## GOAL OF THE EXERCISE
Print the listing exactly as it stands, and skip any pictures in it.

## DATA SECTION
+ + + + +

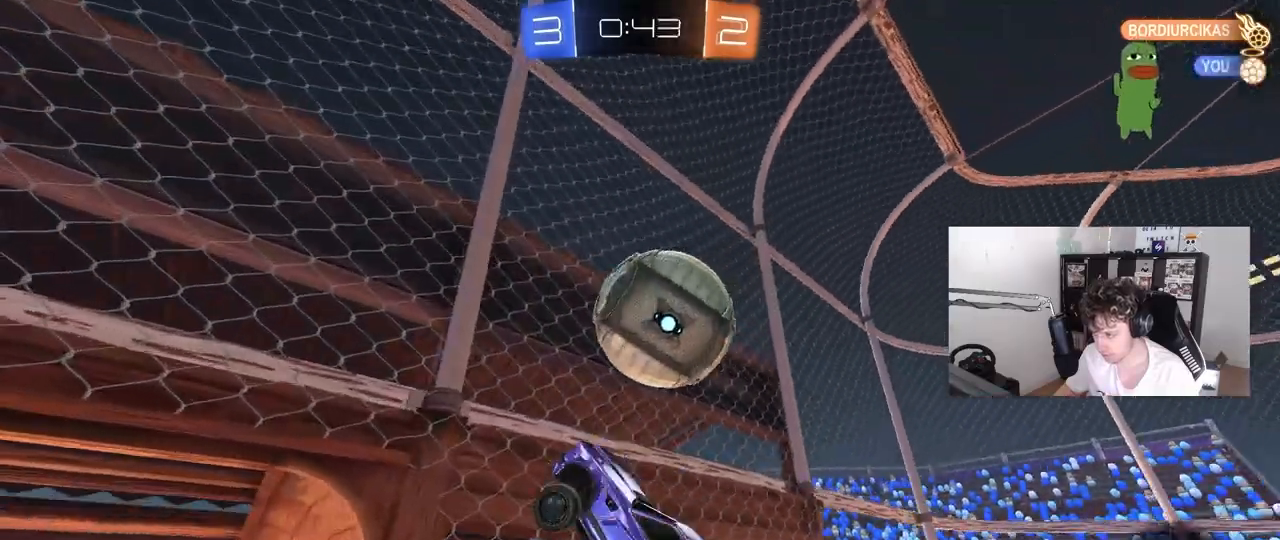
{"keys": ["d", "w"], "mouse": [], "mouse_move": "still", "events": [[250, "a", "up"], [250, "w", "down"], [383, "d", "down"]]}
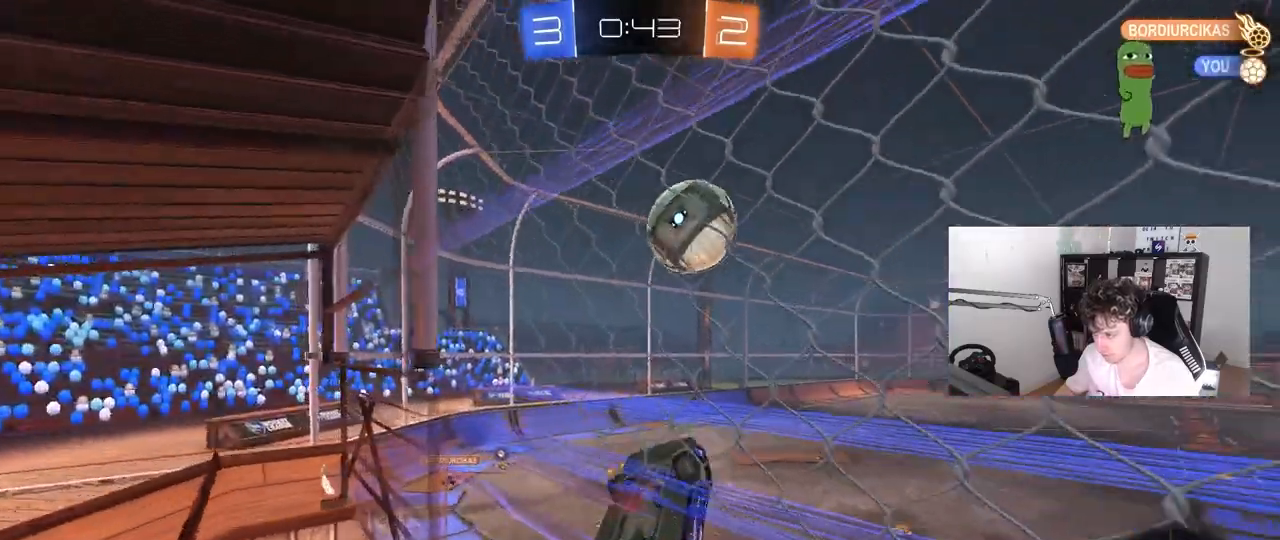
{"keys": ["a", "shift"], "mouse": [], "mouse_move": "still", "events": [[67, "d", "up"], [67, "w", "up"], [167, "a", "down"], [167, "shift", "down"]]}
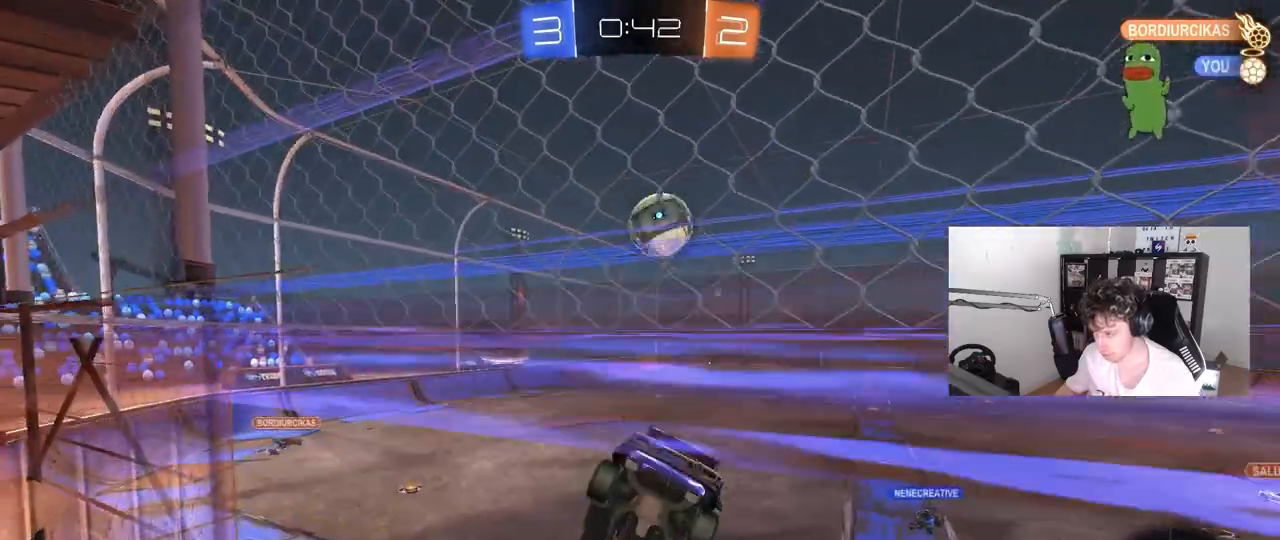
{"keys": ["a"], "mouse": [], "mouse_move": "still", "events": [[33, "shift", "up"], [133, "s", "down"], [267, "d", "down"], [317, "a", "up"], [317, "shift", "down"], [417, "a", "down"], [417, "d", "up"], [417, "shift", "up"], [467, "s", "up"]]}
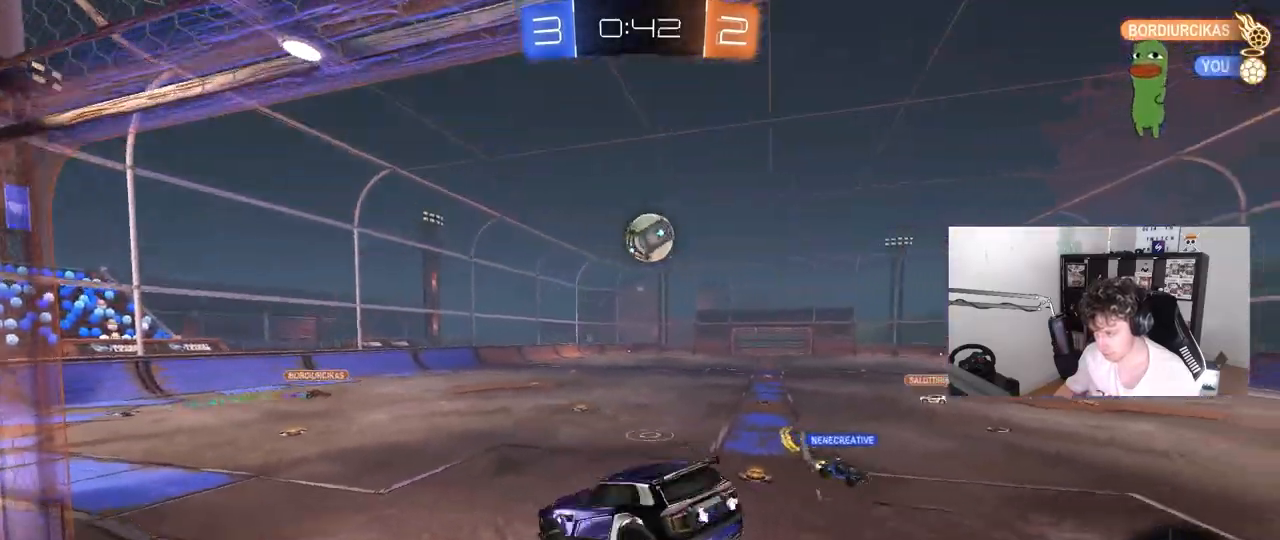
{"keys": ["w"], "mouse": [], "mouse_move": "still", "events": [[100, "a", "up"], [200, "w", "down"], [383, "a", "down"], [483, "a", "up"]]}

+ + + + +

## ANSWER SPACE
{"keys": ["d", "w"], "mouse": [], "mouse_move": "still", "events": [[250, "a", "up"], [250, "w", "down"], [383, "d", "down"]]}
{"keys": ["a", "shift"], "mouse": [], "mouse_move": "still", "events": [[67, "d", "up"], [67, "w", "up"], [167, "a", "down"], [167, "shift", "down"]]}
{"keys": ["a"], "mouse": [], "mouse_move": "still", "events": [[33, "shift", "up"], [133, "s", "down"], [267, "d", "down"], [317, "a", "up"], [317, "shift", "down"], [417, "a", "down"], [417, "d", "up"], [417, "shift", "up"], [467, "s", "up"]]}
{"keys": ["w"], "mouse": [], "mouse_move": "still", "events": [[100, "a", "up"], [200, "w", "down"], [383, "a", "down"], [483, "a", "up"]]}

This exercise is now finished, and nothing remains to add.